Sema Dolunay

Tarih: 11.05.2021 08:46

Adalet Mülkün Temeli midir? (2)

Facebook Twitter Linked-in

              Kutadgu Bilig’in yazıldığı 11. Yüzyıldan günümüze her alanda kapsamlı bir değişim yaşanmıştır.

Değişmeyen tek şey değişim olsa da bazı değerler insan doğasının gereği ve insanlığın ortak değeriolduğu için değişmeden günümüze kadar gelmiştir. Bunlardan biri de adalet kavramıdır.
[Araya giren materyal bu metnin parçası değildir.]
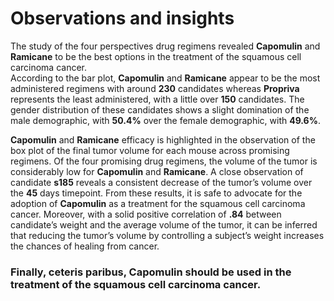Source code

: # Observations and insights

  The study of the four perspectives drug regimens revealed **Capomulin** and **Ramicane** to be the best options in the treatment of the squamous cell carcinoma cancer.  
According to the bar plot, **Capomulin** and **Ramicane** appear to be the most administered regimens with around **230** candidates whereas **Propriva** represents the least administered,
with a little over **150** candidates. The gender distribution of these candidates shows a slight domination of the male demographic, with **50.4%** over the female demographic, with **49.6%**. 

  **Capomulin** and **Ramicane** efficacy is highlighted in the observation of the box plot of the final tumor volume for each mouse across promising regimens. Of the four promising drug regimens, the volume of the tumor is considerably low for **Capomulin** and **Ramicane**. A close observation of candidate **s185** reveals a consistent decrease of the tumor’s volume over the **45** days timepoint. From these results, it is safe to advocate for the adoption of **Capomulin** as a treatment for the squamous cell carcinoma cancer. Moreover, with a solid positive correlation of **.84** between candidate’s weight and the average volume of the tumor, it can be inferred that reducing the tumor’s volume by controlling a subject’s weight increases the chances of healing from cancer.
  
  ### Finally, ceteris paribus, Capomulin should be used in the treatment of the squamous cell carcinoma cancer.

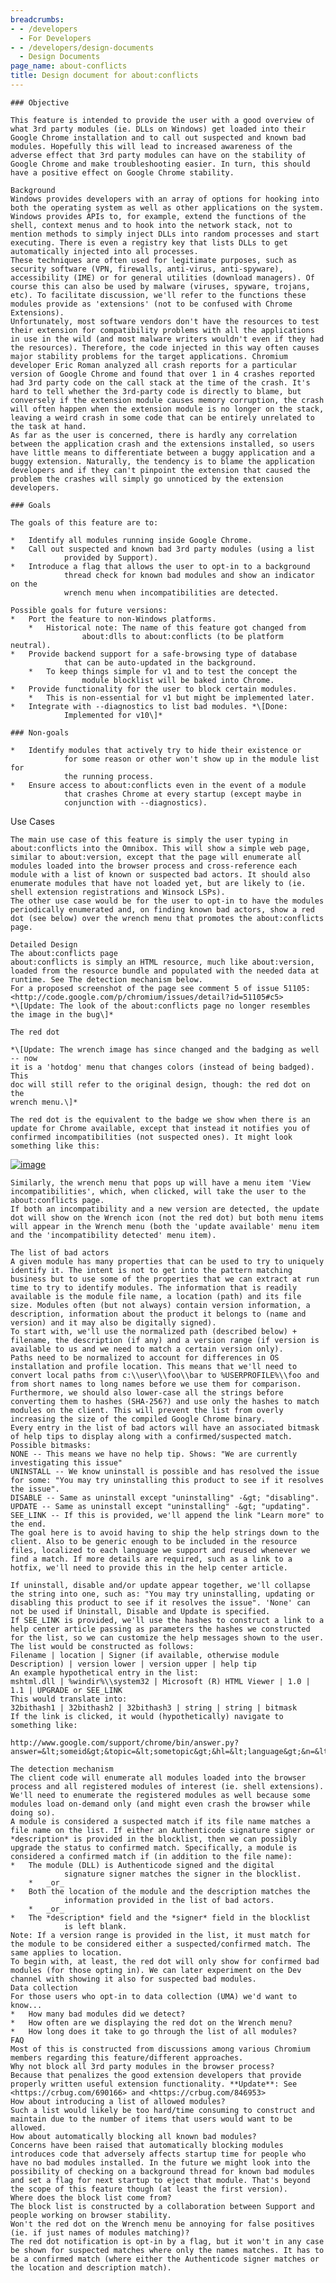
 ```yaml
---
breadcrumbs:
- - /developers
  - For Developers
- - /developers/design-documents
  - Design Documents
page_name: about-conflicts
title: Design document for about:conflicts
---
```


    ### Objective

    This feature is intended to provide the user with a good overview of what 3rd party modules (ie. DLLs on Windows) get loaded into their Google Chrome installation and to call out suspected and known bad modules. Hopefully this will lead to increased awareness of the adverse effect that 3rd party modules can have on the stability of Google Chrome and make troubleshooting easier. In turn, this should have a positive effect on Google Chrome stability.

    Background
    Windows provides developers with an array of options for hooking into both the operating system as well as other applications on the system. Windows provides APIs to, for example, extend the functions of the shell, context menus and to hook into the network stack, not to mention methods to simply inject DLLs into random processes and start executing. There is even a registry key that lists DLLs to get automatically injected into all processes.
    These techniques are often used for legitimate purposes, such as security software (VPN, firewalls, anti-virus, anti-spyware), accessibility (IME) or for general utilities (download managers). Of course this can also be used by malware (viruses, spyware, trojans, etc). To facilitate discussion, we'll refer to the functions these modules provide as 'extensions' (not to be confused with Chrome Extensions).
    Unfortunately, most software vendors don't have the resources to test their extension for compatibility problems with all the applications in use in the wild (and most malware writers wouldn't even if they had the resources). Therefore, the code injected in this way often causes major stability problems for the target applications. Chromium developer Eric Roman analyzed all crash reports for a particular version of Google Chrome and found that over 1 in 4 crashes reported had 3rd party code on the call stack at the time of the crash. It's hard to tell whether the 3rd-party code is directly to blame, but conversely if the extension module causes memory corruption, the crash will often happen when the extension module is no longer on the stack, leaving a weird crash in some code that can be entirely unrelated to the task at hand.
    As far as the user is concerned, there is hardly any correlation between the application crash and the extensions installed, so users have little means to differentiate between a buggy application and a buggy extension. Naturally, the tendency is to blame the application developers and if they can't pinpoint the extension that caused the problem the crashes will simply go unnoticed by the extension developers.

    ### Goals

    The goals of this feature are to:

    *   Identify all modules running inside Google Chrome.
    *   Call out suspected and known bad 3rd party modules (using a list
                provided by Support).
    *   Introduce a flag that allows the user to opt-in to a background
                thread check for known bad modules and show an indicator on the
                wrench menu when incompatibilities are detected.

    Possible goals for future versions:
    *   Port the feature to non-Windows platforms.
        *   Historical note: The name of this feature got changed from
                    about:dlls to about:conflicts (to be platform neutral).
    *   Provide backend support for a safe-browsing type of database
                that can be auto-updated in the background.
        *   To keep things simple for v1 and to test the concept the
                    module blocklist will be baked into Chrome.
    *   Provide functionality for the user to block certain modules.
        *   This is non-essential for v1 but might be implemented later.
    *   Integrate with --diagnostics to list bad modules. *\[Done:
                Implemented for v10\]*

    ### Non-goals

    *   Identify modules that actively try to hide their existence or
                for some reason or other won't show up in the module list for
                the running process.
    *   Ensure access to about:conflicts even in the event of a module
                that crashes Chrome at every startup (except maybe in
                conjunction with --diagnostics).

Use Cases

    The main use case of this feature is simply the user typing in about:conflicts into the Omnibox. This will show a simple web page, similar to about:version, except that the page will enumerate all modules loaded into the browser process and cross-reference each module with a list of known or suspected bad actors. It should also enumerate modules that have not loaded yet, but are likely to (ie. shell extension registrations and Winsock LSPs).
    The other use case would be for the user to opt-in to have the modules periodically enumerated and, on finding known bad actors, show a red dot (see below) over the wrench menu that promotes the about:conflicts page.

    Detailed Design
    The about:conflicts page
    about:conflicts is simply an HTML resource, much like about:version, loaded from the resource bundle and populated with the needed data at runtime. See The detection mechanism below.
    For a proposed screenshot of the page see comment 5 of issue 51105:
    <http://code.google.com/p/chromium/issues/detail?id=51105#c5>
    *\[Update: The look of the about:conflicts page no longer resembles the image in the bug\]*

    The red dot

    *\[Update: The wrench image has since changed and the badging as well -- now
    it is a 'hotdog' menu that changes colors (instead of being badged). This
    doc will still refer to the original design, though: the red dot on the
    wrench menu.\]*

    The red dot is the equivalent to the badge we show when there is an update for Chrome available, except that instead it notifies you of confirmed incompatibilities (not suspected ones). It might look something like this:

[<img alt="image"
src="/developers/design-documents/about-conflicts/incompatibility_thumb.png">](/developers/design-documents/about-conflicts/incompatibility_thumb.png)

    Similarly, the wrench menu that pops up will have a menu item 'View incompatibilities', which, when clicked, will take the user to the about:conflicts page.
    If both an incompatibility and a new version are detected, the update dot will show on the Wrench icon (not the red dot) but both menu items will appear in the Wrench menu (both the 'update available' menu item and the 'incompatibility detected' menu item).

    The list of bad actors
    A given module has many properties that can be used to try to uniquely identify it. The intent is not to get into the pattern matching business but to use some of the properties that we can extract at run time to try to identify modules. The information that is readily available is the module file name, a location (path) and its file size. Modules often (but not always) contain version information, a description, information about the product it belongs to (name and version) and it may also be digitally signed).
    To start with, we'll use the normalized path (described below) + filename, the description (if any) and a version range (if version is available to us and we need to match a certain version only).
    Paths need to be normalized to account for differences in OS installation and profile location. This means that we'll need to convert local paths from c:\\user\\foo\\bar to %USERPROFILE%\\foo and from short names to long names before we use them for comparison. Furthermore, we should also lower-case all the strings before converting them to hashes (SHA-256?) and use only the hashes to match modules on the client. This will prevent the list from overly increasing the size of the compiled Google Chrome binary.
    Every entry in the list of bad actors will have an associated bitmask of help tips to display along with a confirmed/suspected match.
    Possible bitmasks:
    NONE -- This means we have no help tip. Shows: "We are currently investigating this issue"
    UNINSTALL -- We know uninstall is possible and has resolved the issue for some: "You may try uninstalling this product to see if it resolves the issue".
    DISABLE -- Same as uninstall except "uninstalling" -&gt; "disabling".
    UPDATE -- Same as uninstall except "uninstalling" -&gt; "updating".
    SEE_LINK -- If this is provided, we'll append the link "Learn more" to the end.
    The goal here is to avoid having to ship the help strings down to the client. Also to be generic enough to be included in the resource files, localized to each language we support and reused whenever we find a match. If more details are required, such as a link to a hotfix, we'll need to provide this in the help center article.

    If uninstall, disable and/or update appear together, we'll collapse the string into one, such as: "You may try uninstalling, updating or disabling this product to see if it resolves the issue". 'None' can not be used if Uninstall, Disable and Update is specified.
    If SEE_LINK is provided, we'll use the hashes to construct a link to a help center article passing as parameters the hashes we constructed for the list, so we can customize the help messages shown to the user.
    The list would be constructed as follows:
    Filename | location | Signer (if available, otherwise module Description) | version lower | version upper | help tip
    An example hypothetical entry in the list:
    mshtml.dll | %windir%\\system32 | Microsoft (R) HTML Viewer | 1.0 | 1.1 | UPGRADE or SEE_LINK
    This would translate into:
    32bithash1 | 32bithash2 | 32bithash3 | string | string | bitmask
    If the link is clicked, it would (hypothetically) navigate to something like:

    http://www.google.com/support/chrome/bin/answer.py?answer=&lt;someid&gt;&topic=&lt;sometopic&gt;&hl=&lt;language&gt;&n=&lt;hash1&gt;&l=&lt;hash2&gt;&d=&lt;hash3&gt;&s=&lt;hash3&gt;

    The detection mechanism
    The client code will enumerate all modules loaded into the browser process and all registered modules of interest (ie. shell extensions). We'll need to enumerate the registered modules as well because some modules load on-demand only (and might even crash the browser while doing so).
    A module is considered a suspected match if its file name matches a file name on the list. If either an Authenticode signature signer or *description* is provided in the blocklist, then we can possibly upgrade the status to confirmed match. Specifically, a module is considered a confirmed match if (in addition to the file name):
    *   The module (DLL) is Authenticode signed and the digital
                signature signer matches the signer in the blocklist.
        *   _or_
    *   Both the location of the module and the description matches the
                information provided in the list of bad actors.
        *   _or_
    *   The *description* field and the *signer* field in the blocklist
                is left blank.
    Note: If a version range is provided in the list, it must match for the module to be considered either a suspected/confirmed match. The same applies to location.
    To begin with, at least, the red dot will only show for confirmed bad modules (for those opting in). We can later experiment on the Dev channel with showing it also for suspected bad modules.
    Data collection
    For those users who opt-in to data collection (UMA) we'd want to know...
    *   How many bad modules did we detect?
    *   How often are we displaying the red dot on the Wrench menu?
    *   How long does it take to go through the list of all modules?
    FAQ
    Most of this is constructed from discussions among various Chromium members regarding this feature/different approaches.
    Why not block all 3rd party modules in the browser process?
    Because that penalizes the good extension developers that provide properly written useful extension functionality. **Update**: See <https://crbug.com/690166> and <https://crbug.com/846953>
    How about introducing a list of allowed modules?
    Such a list would likely be too hard/time consuming to construct and maintain due to the number of items that users would want to be allowed.
    How about automatically blocking all known bad modules?
    Concerns have been raised that automatically blocking modules introduces code that adversely affects startup time for people who have no bad modules installed. In the future we might look into the possibility of checking on a background thread for known bad modules and set a flag for next startup to eject that module. That's beyond the scope of this feature though (at least the first version).
    Where does the block list come from?
    The block list is constructed by a collaboration between Support and people working on browser stability.
    Won't the red dot on the Wrench menu be annoying for false positives (ie. if just names of modules matching)?
    The red dot notification is opt-in by a flag, but it won't in any case be shown for suspected matches where only the names matches. It has to be a confirmed match (where either the Authenticode signer matches or the location and description match).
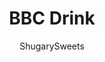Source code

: ---
layout: ../../layouts/MarkdownPostLayout.astro
title: BBC Drink
author: ShugarySweets
pubDate: 2018-10-26
description: "Creamy, BBC Drink - Banana Baileys Coconut Cocktail recipe is perfect any time of year! So refreshing, and the perfect indulgent drink!"
image_url: https://www.shugarysweets.com/wp-content/uploads/2014/09/bbc-2.jpg
tags: ["Drinks","American"]
calories: 765
protein: 5
carbohydrates: 73
fats: 46
fiber: 10
ingredients: ["1 large banana","1/2 cup ice","1/2 cup cream of coconut","2 ounce BAILEYS Irish Cream","toasted coconut, for garnish, optional","whipped cream, for garnish, optional"]
serves: 2
time: "16 minutes"
prepTime: "10 minutes"
instructions: ["To toast coconut, place about 1/2 cup of sweetened coconut (shredded or flakes) onto a baking sheet. Toast in a 350 degree oven for about 6-8 minutes, turning and mixing once halfway through. Remove when toasted and cool.","For drink, in a blender, combine the banana, ice, cream of coconut and BAILEYS. Blend until smooth. Pour into two glasses, top with whipped cream and toasted coconut. Sip and enjoy!"]
nutrition: ["765 calories","73 grams carbohydrates","70 milligrams cholesterol","46 grams fat","10 grams fiber","5 grams protein","37 grams saturated fat","264 milligrams sodium","53 grams sugar","1 grams trans fat","8 grams unsaturated fat"]
---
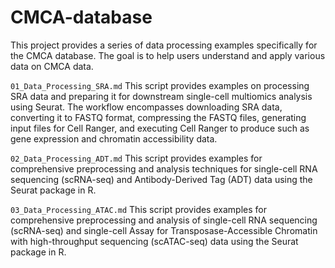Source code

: # CMCA-database
This project provides a series of data processing examples specifically for the CMCA database. The goal is to help users understand and apply various data on CMCA data. 

`01_Data_Processing_SRA.md`
This script provides examples on processing SRA data and preparing it for downstream single-cell multiomics analysis using Seurat. The workflow encompasses downloading SRA data, converting it to FASTQ format, compressing the FASTQ files, generating input files for Cell Ranger, and executing Cell Ranger to produce such as gene expression and chromatin accessibility data.

`02_Data_Processing_ADT.md`
This script provides examples for comprehensive preprocessing and analysis techniques for single-cell RNA sequencing (scRNA-seq) and Antibody-Derived Tag (ADT) data using the Seurat package in R.

`03_Data_Processing_ATAC.md`
This script provides examples for comprehensive preprocessing and analysis of single-cell RNA sequencing (scRNA-seq) and single-cell Assay for Transposase-Accessible Chromatin with high-throughput sequencing (scATAC-seq) data using the Seurat package in R.
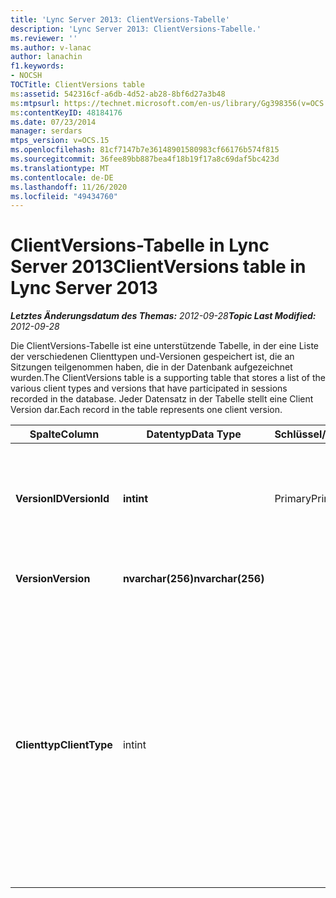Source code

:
 ```yaml
---
title: 'Lync Server 2013: ClientVersions-Tabelle'
description: 'Lync Server 2013: ClientVersions-Tabelle.'
ms.reviewer: ''
ms.author: v-lanac
author: lanachin
f1.keywords:
- NOCSH
TOCTitle: ClientVersions table
ms:assetid: 542316cf-a6db-4d52-ab28-8bf6d27a3b48
ms:mtpsurl: https://technet.microsoft.com/en-us/library/Gg398356(v=OCS.15)
ms:contentKeyID: 48184176
ms.date: 07/23/2014
manager: serdars
mtps_version: v=OCS.15
ms.openlocfilehash: 81cf7147b7e36148901580983cf66176b574f815
ms.sourcegitcommit: 36fee89bb887bea4f18b19f17a8c69daf5bc423d
ms.translationtype: MT
ms.contentlocale: de-DE
ms.lasthandoff: 11/26/2020
ms.locfileid: "49434760"
---
```

# <a name="clientversions-table-in-lync-server-2013"></a><span data-ttu-id="f1068-103">ClientVersions-Tabelle in Lync Server 2013</span><span class="sxs-lookup"><span data-stu-id="f1068-103">ClientVersions table in Lync Server 2013</span></span>

<div data-xmlns="http://www.w3.org/1999/xhtml">

<div class="topic" data-xmlns="http://www.w3.org/1999/xhtml" data-msxsl="urn:schemas-microsoft-com:xslt" data-cs="https://msdn.microsoft.com/">

<div data-asp="https://msdn2.microsoft.com/asp">



</div>

<div id="mainSection">

<div id="mainBody"><span data-ttu-id="f1068-104">

<span> </span></span><span class="sxs-lookup"><span data-stu-id="f1068-104">

<span> </span></span></span>

<span data-ttu-id="f1068-105">_**Letztes Änderungsdatum des Themas:** 2012-09-28_</span><span class="sxs-lookup"><span data-stu-id="f1068-105">_**Topic Last Modified:** 2012-09-28_</span></span>

<span data-ttu-id="f1068-106">Die ClientVersions-Tabelle ist eine unterstützende Tabelle, in der eine Liste der verschiedenen Clienttypen und-Versionen gespeichert ist, die an Sitzungen teilgenommen haben, die in der Datenbank aufgezeichnet wurden.</span><span class="sxs-lookup"><span data-stu-id="f1068-106">The ClientVersions table is a supporting table that stores a list of the various client types and versions that have participated in sessions recorded in the database.</span></span> <span data-ttu-id="f1068-107">Jeder Datensatz in der Tabelle stellt eine Client Version dar.</span><span class="sxs-lookup"><span data-stu-id="f1068-107">Each record in the table represents one client version.</span></span>


<table>
<colgroup>
<col style="width: 25%" />
<col style="width: 25%" />
<col style="width: 25%" />
<col style="width: 25%" />
</colgroup>
<thead>
<tr class="header">
<th><span data-ttu-id="f1068-108">Spalte</span><span class="sxs-lookup"><span data-stu-id="f1068-108">Column</span></span></th>
<th><span data-ttu-id="f1068-109">Datentyp</span><span class="sxs-lookup"><span data-stu-id="f1068-109">Data Type</span></span></th>
<th><span data-ttu-id="f1068-110">Schlüssel/Index</span><span class="sxs-lookup"><span data-stu-id="f1068-110">Key/Index</span></span></th>
<th><span data-ttu-id="f1068-111">Details</span><span class="sxs-lookup"><span data-stu-id="f1068-111">Details</span></span></th>
</tr>
</thead>
<tbody>
<tr class="odd">
<td><p><span data-ttu-id="f1068-112"><strong>VersionID</strong></span><span class="sxs-lookup"><span data-stu-id="f1068-112"><strong>VersionId</strong></span></span></p></td>
<td><p><span data-ttu-id="f1068-113"><strong>int</strong></span><span class="sxs-lookup"><span data-stu-id="f1068-113"><strong>int</strong></span></span></p></td>
<td><p><span data-ttu-id="f1068-114">Primary</span><span class="sxs-lookup"><span data-stu-id="f1068-114">Primary</span></span></p></td>
<td><p><span data-ttu-id="f1068-115">Eindeutige Nummer, die diesen Clienttyp und die Version identifiziert.</span><span class="sxs-lookup"><span data-stu-id="f1068-115">Unique number identifying this client type and version.</span></span></p></td>
</tr>
<tr class="even">
<td><p><span data-ttu-id="f1068-116"><strong>Version</strong></span><span class="sxs-lookup"><span data-stu-id="f1068-116"><strong>Version</strong></span></span></p></td>
<td><p><span data-ttu-id="f1068-117"><strong>nvarchar(256)</strong></span><span class="sxs-lookup"><span data-stu-id="f1068-117"><strong>nvarchar(256)</strong></span></span></p></td>
<td></td>
<td><p><span data-ttu-id="f1068-118">Versionsname.</span><span class="sxs-lookup"><span data-stu-id="f1068-118">Version name.</span></span></p></td>
</tr>
<tr class="odd">
<td><p><span data-ttu-id="f1068-119"><strong>Clienttyp</strong></span><span class="sxs-lookup"><span data-stu-id="f1068-119"><strong>ClientType</strong></span></span></p></td>
<td><p><span data-ttu-id="f1068-120">int</span><span class="sxs-lookup"><span data-stu-id="f1068-120">int</span></span></p></td>
<td></td>
<td><p><span data-ttu-id="f1068-121">Gibt den Typ des in der Sitzung verwendeten Clients an.</span><span class="sxs-lookup"><span data-stu-id="f1068-121">Specifies the type of client used in the session.</span></span> <span data-ttu-id="f1068-122">Weitere Informationen finden Sie <a href="lync-server-2013-useragentdef-table.md">in der UserAgentDef-Tabelle in lync Server 2013</a> .</span><span class="sxs-lookup"><span data-stu-id="f1068-122">See the <a href="lync-server-2013-useragentdef-table.md">UserAgentDef table in Lync Server 2013</a> for more information.</span></span></p>
<p><span data-ttu-id="f1068-123">Dieses Feld wurde in Microsoft lync Server 2013 eingeführt.</span><span class="sxs-lookup"><span data-stu-id="f1068-123">This field was introduced in Microsoft Lync Server 2013.</span></span></p></td>
</tr>
</tbody>
</table><span data-ttu-id="f1068-124">


</div>

<span> </span>

</div>

</div>

</span><span class="sxs-lookup"><span data-stu-id="f1068-124">


</div>

<span> </span>

</div>

</div>

</span></span></div>

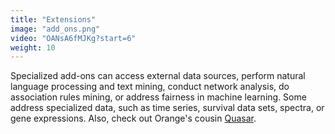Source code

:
 ```yaml
---
title: "Extensions"
image: "add_ons.png"
video: "OANsA6fMJKg?start=6"
weight: 10
---
```


Specialized add-ons can access external data sources, perform natural language processing and text mining, conduct network analysis, do association rules mining, or address fairness in machine learning. Some address specialized data, such as time series, survival data sets, spectra, or gene expressions. Also, check out Orange's cousin [Quasar](https://quasar.codes/).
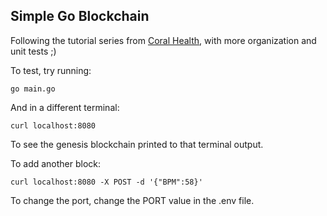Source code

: ## Simple Go Blockchain

Following the tutorial series from [Coral Health](https://mycoralhealth.medium.com/part-2-networking-code-your-own-blockchain-in-less-than-200-lines-of-go-17fe1dad46e1), with more organization and unit tests ;)

To test, try running:
    
    go main.go

And in a different terminal:
    
    curl localhost:8080

To see the genesis blockchain printed to that terminal output.

To add another block:

    curl localhost:8080 -X POST -d '{"BPM":58}'

To change the port, change the PORT value in the .env file.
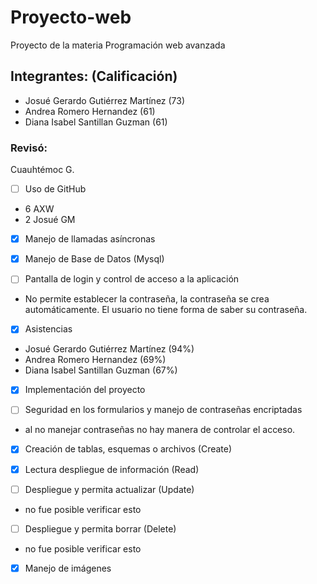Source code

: # Proyecto-web
Proyecto de la materia Programación web avanzada 

## Integrantes: (Calificación)

- Josué Gerardo Gutiérrez Martínez  (73)
- Andrea Romero Hernandez           (61)
- Diana Isabel Santillan Guzman     (61)


### Revisó:
Cuauhtémoc G.
- [ ] Uso de GitHub 
 -  6 AXW
 -  2  Josué GM


- [x] Manejo de llamadas asíncronas
 

- [x] Manejo de Base de Datos (Mysql)
 

- [ ] Pantalla de login y control de acceso a la aplicación
 - No permite establecer la contraseña, la contraseña se crea automáticamente. El usuario no tiene forma de saber su contraseña.



- [x] Asistencias
 - Josué Gerardo Gutiérrez Martínez (94%)
 - Andrea Romero Hernandez          (69%)
 - Diana Isabel Santillan Guzman    (67%)


- [x] Implementación del proyecto
 

- [ ] Seguridad en los formularios y manejo de contraseñas encriptadas
 - al no manejar contraseñas no hay manera de controlar el acceso.
- [x] Creación de tablas, esquemas o archivos (Create)


- [x] Lectura  despliegue de información (Read)


- [ ] Despliegue y permita actualizar (Update)
 - no fue posible verificar esto

- [ ] Despliegue  y permita borrar (Delete)
 - no fue posible verificar esto

- [x] Manejo de imágenes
Adaletin, günümüz dünyasının temel değerlerinden olmasında insan vicdanında yer bulması ve insan onurunun korunmasında etkili oluşu belirleyici olmuştur. Adalet mekanizmasını çağın gereklerine göre oluşturamayan devletler hem haksız ve hukuksuz uygulamaların önünü açmışlar, hem de vatandaşı ile güven temeline dayalı ilişki geliştiremediklerinden devlet sisteminin her alanına yansıyan pek çok sorunla uğraşmak durumunda kalmışlardır. Çünkü adaletsiz uygulamalar geniş toplum kesimlerini öfkelendirir. Öfkelenen, maruz kaldığı haksızlığın giderilmediğini gören insanlar adaleti kendileri sağlamaya çalışır ve bu da bozuk olan adalet sisteminin çökmesine ve hukuksuzluğun artmasına yol açar. Hâlbuki devlet adı verilen siyasi organizasyonu insanlar; can ve mal güvenlikleri sağlasın,bu yapılırken de insanların birbirleriyle olan ilişkilerinde düzen oluşsun diye meydana getirmişlerdir. Hukuk dediğimiz sonuçta kişilerin birbirleriyle ve devletle olan ilişkilerini düzenleyen kurallar bütünüdür.

      Geçmişten günümüze adalet kavram ve fikir olarak değişmemişse de adaletin tecelli edeceği hukuki yapı değişmiştir. Günümüzün modern devletlerinin anayasalarında temel hak ve özgürlükler yer alır ve anayasanın teminatı altındadır. Devletler bağımsız mahkemeler aracılığıyla adaleti sağlamaya çalışırlar.  Üstüne üstlük hak ihlallerini önlemek ve adaleti en doğru şekilde gerçekleştirmek için uluslararası mekanizma ve metinler (Bildirge ve sözleşmeler) oluşturulmuştur. Çünkü insan değerlidir, insan hayatı kutsaldır. İnsan onuruna yaraşır bir hayat sürmek herkesin hakkıdır.

          Tümdengelim yapıp ülkemize odaklanacak olursak, ülkemizde adalet terazisi doğru tartmakta mıdır? Yapılan işler Kamu vicdanına uygun mudur? Hukuk mekanizması doğru işlemekte midir? Demokrasilerin olmazsa olmazı kuvvetler ayrılığı gerçekte var mıdır? Yargı bağımsız mıdır? Üzülerek ifade etmeliyim ki bu soruların cevapları olumlu değildir?

          Her geçen gün karşılaştığımız hukuksuzluk örnekleri kamuoyunun vicdanında onarılamaz yaralar açmakta, adalet duygusunu zedelemekte ve vatandaşın devlete olan güvenini derinden sarsmaktadır. Adalet yoksa zulüm vardır. Zulmün olduğu yerde kimseye huzur yoktur. Adalet mülkün(devletin) temelidir. Temel sağlam değilse bina çöker.

Son söz; Unutmayalım ki adalet bir gün herkese lazım olur.